Thanks

Everyone likes Thanksgiving – especially turkey farmers – and what’s not to like. Food, friends, family, all get together without religion or the need for presents: everyone’s welcome. It’s basically a harvest festival, usually said to have been held first in 1621 in Plymouth, Massachusetts when Pilgrim immigrants and Native Americans sat down to celebrate a good harvest after a very difficult first year. This led to a long, peaceful co-existence, which, if true, is probably the only example of a genuinely cooperative and peaceful relationship between natives and colonists.

The church soon became involved and preachers and politicians issued sermons and proclamations thanking God for his gifts. Today, of course, the church has been displaced by the television and the holy game of football dominates the day.

There are many harvest celebrations in France but Thanksgiving traditions are unknown, so when Carrie Sumner and I planned our dinner, we were unable to find a whole turkey and settled on pintade, a scrawny looking bird not much bigger than a chicken, but with darker, more flavorful meat. I brined one bird and cooked it on our faux Weber before finishing it in the oven. Carrie cooked the second one and noticing the lack of fat, stuffed the space between skin and meat with duck fat, brilliant. Both turned out well, add the onions agrodolce (no cippollini available), Brussels sprouts, dressing, sweet potatoes, pumpkin pie and pinots from Australia, Oregon and France and we had ourselves a real Thanksgiving and an international one at that with Marcel, who is Swiss, Bartek is Polish and Muriel is French.

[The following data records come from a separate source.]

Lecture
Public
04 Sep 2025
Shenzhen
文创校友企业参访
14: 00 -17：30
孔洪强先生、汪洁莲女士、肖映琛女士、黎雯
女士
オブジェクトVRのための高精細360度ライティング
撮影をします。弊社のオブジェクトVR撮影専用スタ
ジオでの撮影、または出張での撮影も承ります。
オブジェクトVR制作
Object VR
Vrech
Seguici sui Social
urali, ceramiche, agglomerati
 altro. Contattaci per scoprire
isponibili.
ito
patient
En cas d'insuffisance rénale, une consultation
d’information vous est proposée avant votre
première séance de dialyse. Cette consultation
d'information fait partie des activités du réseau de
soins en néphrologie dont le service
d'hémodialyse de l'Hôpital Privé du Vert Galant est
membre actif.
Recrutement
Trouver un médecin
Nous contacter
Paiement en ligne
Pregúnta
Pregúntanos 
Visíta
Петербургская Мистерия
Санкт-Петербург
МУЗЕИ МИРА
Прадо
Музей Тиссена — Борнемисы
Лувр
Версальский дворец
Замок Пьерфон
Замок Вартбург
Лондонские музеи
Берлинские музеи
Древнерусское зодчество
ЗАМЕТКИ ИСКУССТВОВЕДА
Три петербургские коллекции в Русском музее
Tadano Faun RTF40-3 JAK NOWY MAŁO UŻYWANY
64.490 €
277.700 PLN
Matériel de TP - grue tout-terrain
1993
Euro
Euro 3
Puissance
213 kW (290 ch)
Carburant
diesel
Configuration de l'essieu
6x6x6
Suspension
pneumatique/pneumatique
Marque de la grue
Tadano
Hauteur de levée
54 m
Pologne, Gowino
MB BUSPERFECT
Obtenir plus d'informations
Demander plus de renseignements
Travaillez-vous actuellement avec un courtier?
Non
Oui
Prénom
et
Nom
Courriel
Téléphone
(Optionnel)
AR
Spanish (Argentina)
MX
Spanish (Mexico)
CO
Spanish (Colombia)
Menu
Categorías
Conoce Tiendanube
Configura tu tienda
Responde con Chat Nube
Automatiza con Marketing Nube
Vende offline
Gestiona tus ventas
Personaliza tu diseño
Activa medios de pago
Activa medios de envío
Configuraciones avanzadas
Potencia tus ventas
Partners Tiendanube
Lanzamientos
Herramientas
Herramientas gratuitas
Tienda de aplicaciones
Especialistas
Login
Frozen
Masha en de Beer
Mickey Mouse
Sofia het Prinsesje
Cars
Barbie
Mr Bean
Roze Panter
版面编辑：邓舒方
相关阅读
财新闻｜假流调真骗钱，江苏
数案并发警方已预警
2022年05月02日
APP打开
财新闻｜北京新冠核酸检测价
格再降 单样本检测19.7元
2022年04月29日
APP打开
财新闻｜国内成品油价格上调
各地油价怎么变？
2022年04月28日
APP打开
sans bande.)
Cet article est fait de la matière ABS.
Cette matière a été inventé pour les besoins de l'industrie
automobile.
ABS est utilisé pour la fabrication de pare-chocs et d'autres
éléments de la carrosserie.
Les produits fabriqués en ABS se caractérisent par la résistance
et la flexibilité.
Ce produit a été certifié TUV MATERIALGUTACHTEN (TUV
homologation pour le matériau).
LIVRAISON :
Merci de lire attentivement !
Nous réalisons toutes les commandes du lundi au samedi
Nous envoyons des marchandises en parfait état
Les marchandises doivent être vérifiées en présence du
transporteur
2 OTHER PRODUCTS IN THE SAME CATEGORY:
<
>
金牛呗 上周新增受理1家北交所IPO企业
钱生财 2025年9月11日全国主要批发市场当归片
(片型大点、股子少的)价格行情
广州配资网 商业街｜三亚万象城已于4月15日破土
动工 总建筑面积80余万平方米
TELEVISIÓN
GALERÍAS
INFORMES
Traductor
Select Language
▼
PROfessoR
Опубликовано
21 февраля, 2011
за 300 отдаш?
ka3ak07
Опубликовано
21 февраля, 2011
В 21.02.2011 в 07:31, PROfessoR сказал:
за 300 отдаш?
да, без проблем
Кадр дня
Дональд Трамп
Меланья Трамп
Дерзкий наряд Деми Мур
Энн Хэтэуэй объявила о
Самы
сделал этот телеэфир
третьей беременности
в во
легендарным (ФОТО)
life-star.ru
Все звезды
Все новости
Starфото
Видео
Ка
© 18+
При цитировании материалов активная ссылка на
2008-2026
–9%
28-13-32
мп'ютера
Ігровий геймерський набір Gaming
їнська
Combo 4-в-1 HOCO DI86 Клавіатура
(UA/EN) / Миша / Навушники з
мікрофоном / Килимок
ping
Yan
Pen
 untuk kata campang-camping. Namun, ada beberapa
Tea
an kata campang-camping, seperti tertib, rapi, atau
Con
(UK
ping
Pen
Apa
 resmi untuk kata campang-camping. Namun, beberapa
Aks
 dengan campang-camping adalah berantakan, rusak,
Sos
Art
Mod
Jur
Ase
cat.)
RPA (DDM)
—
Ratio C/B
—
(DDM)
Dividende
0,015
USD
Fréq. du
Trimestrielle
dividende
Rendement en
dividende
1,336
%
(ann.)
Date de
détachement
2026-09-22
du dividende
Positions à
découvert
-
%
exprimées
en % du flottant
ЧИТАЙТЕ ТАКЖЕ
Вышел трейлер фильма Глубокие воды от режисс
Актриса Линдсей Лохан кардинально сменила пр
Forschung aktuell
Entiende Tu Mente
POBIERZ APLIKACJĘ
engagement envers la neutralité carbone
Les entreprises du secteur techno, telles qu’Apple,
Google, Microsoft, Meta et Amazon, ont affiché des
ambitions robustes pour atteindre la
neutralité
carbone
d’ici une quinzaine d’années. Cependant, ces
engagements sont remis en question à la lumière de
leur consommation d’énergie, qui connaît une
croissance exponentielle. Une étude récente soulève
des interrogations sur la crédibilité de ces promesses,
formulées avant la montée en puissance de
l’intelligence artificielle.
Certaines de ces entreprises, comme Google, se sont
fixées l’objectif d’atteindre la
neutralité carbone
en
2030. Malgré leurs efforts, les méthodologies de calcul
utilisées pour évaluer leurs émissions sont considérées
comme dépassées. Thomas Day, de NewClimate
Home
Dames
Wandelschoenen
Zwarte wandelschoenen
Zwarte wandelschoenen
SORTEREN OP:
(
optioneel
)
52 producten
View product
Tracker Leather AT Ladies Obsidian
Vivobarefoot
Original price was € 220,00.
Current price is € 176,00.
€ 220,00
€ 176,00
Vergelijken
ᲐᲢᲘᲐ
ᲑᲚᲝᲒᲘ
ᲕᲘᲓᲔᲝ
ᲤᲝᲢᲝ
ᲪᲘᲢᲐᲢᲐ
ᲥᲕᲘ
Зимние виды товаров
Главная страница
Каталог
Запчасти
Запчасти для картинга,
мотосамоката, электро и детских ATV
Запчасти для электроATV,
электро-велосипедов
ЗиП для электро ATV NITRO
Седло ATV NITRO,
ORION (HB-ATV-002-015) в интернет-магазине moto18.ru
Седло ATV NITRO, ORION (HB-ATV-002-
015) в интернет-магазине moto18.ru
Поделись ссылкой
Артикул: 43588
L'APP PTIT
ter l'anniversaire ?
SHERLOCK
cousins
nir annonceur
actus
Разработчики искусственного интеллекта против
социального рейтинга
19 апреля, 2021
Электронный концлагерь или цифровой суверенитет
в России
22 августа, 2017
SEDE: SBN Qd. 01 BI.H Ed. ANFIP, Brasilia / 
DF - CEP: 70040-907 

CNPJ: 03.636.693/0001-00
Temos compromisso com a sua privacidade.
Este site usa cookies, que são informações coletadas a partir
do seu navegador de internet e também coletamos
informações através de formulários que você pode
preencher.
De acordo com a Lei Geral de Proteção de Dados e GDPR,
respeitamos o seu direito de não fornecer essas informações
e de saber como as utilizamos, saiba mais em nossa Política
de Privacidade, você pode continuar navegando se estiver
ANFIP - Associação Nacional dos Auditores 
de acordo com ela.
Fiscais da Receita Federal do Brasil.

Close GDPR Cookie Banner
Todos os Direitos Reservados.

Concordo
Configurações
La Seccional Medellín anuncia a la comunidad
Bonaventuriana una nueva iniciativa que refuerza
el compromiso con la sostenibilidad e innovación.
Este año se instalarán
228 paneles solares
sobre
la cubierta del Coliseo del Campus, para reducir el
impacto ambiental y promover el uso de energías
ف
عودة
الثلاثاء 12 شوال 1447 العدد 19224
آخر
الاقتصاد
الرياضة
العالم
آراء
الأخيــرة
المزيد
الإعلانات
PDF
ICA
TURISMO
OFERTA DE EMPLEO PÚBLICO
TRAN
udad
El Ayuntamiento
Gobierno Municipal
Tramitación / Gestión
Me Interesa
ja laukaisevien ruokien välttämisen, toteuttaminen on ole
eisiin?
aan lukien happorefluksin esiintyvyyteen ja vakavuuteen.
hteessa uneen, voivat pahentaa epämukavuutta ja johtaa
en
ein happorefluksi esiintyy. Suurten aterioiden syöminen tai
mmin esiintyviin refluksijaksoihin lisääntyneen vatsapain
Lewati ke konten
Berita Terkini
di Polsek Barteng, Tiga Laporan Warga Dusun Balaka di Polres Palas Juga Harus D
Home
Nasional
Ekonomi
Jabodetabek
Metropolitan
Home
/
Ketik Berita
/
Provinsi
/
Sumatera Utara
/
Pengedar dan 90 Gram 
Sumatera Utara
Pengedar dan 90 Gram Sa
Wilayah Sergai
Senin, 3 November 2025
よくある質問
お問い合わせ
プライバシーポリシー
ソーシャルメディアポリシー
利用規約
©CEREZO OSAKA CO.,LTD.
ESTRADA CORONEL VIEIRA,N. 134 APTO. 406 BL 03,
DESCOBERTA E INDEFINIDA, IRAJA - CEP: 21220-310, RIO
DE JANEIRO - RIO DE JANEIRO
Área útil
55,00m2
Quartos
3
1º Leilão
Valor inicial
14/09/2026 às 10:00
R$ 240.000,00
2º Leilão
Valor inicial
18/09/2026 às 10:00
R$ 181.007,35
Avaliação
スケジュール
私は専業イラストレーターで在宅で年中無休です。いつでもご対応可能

We even had a Skype visit from Carrie’s parents in Oregon.

The Birds ©2012 Carrie Sumner

There are, of course, numerous Thanksgiving traditions: the president pardons a turkey, Macy’s has a parade, the NFL plays football, and families, most of whom no longer resemble a Norman Rockwell painting, create their own traditions. Over-eating and falling asleep in front of the TV are staples and in many homes, everyone says what he is thankful for. Vegetarians may replace the bird with a nut loaf or similar and many in Northern California will eschew turkey and celebrate the opening of crab season. The Friday after has become the monster-shopping day, but my friends will instead head up the California coast for an oyster picnic.

But Carrie’s family has the weirdest tradition of all: they watch the movie White Christmas, which is strange, but they also sing along with the music. Now, they explain watching the movie because they see Thanksgiving as beginning the Christmas holiday season, but nothing can explain the sing-along. This is a kind of Crosby/Clooney Karaoke that goes on for two hours until all the old soldiers come marching in, very strange. In a way, it harkens back to the Rockwell era and gathering around the piano in the parlor. In another way, it makes you think that maybe football isn’t such a bad idea after all.

Bing

Perpignan

I really like Perpignan. There’s life in the streets, in the plazas and the bars, which are half in the streets anyway. It’s truly a Catalan city, much smaller than Barcelona and I think, more easily accessible. There’s a vibrant cultural scene with a new theatre and a special interest in photography due to the presence of Visa Pour l’Image. When people find out I’m a photographer, they always ask if I know about Visa, an indication of the extent to which this festival of photojournalism has become part of the city that hosts it. I also need a regular hit of city life.

Saturday, Marcel, Carrie and I went into Perpignan and started the day with lunch at a place we’ve come to call “the ham man.” Marcel and Carrie are the only people I know who eat more pork than me. L’homme de Jambon is a storefront in the central part of the city with three or four tables outside and some great pork. A nice mixed platter with jamon, lomo, some sausage, manchego and pan con tomate goes very well with a cheap rose. It’s nice being so close to Spain. It’s also nice sitting in the sun across from a florist and the lovely woman who works there, who I wanted to invite to the exhibition opening. Alas, she wasn’t working this week.

Salsa Dancing in Perpignan ©2012 Ron Scherl

Around the corner to the café-encircled Place de la Republique for a coffee and the unexpected diversion of a salsa dancing class. Spanish ham, Latin dancing, French cafes, this is a very cool city.

By now the shops had reopened after lunch and we set about bringing exhibition posters and post cards to the wine stores, finding most everyone receptive although Michele was non-committal about coming to the opening.

Michele ©2012 Ron Scherl

Getting on to time for an apero, which means the wine and tapas bars are opening and more places to bring posters and stop for a glass. There are a number of great little bars in the central city and it’s a pleasure to be hanging there. We also discovered there’s a Cava festival in town next weekend, a perfect time to bring more posters and cards.

Perpignan ©2012 Ron Scherl

Having spent the day eating and drinking, it was now time for dinner and we found ourselves eating Asian food and drinking Spanish wine in the Havana Club. This was multicultural overload. The Cuban/Chinese connection shows up in a number of restaurants but Thai noodles at the Havana Club in Perpignan? Seemed a stretch to me. It was. Not bad, but definitely not Thai. The Havana Club is known more for it’s lively bar scene but tonight was quiet. Marcel suggested a nightcap, but I was done.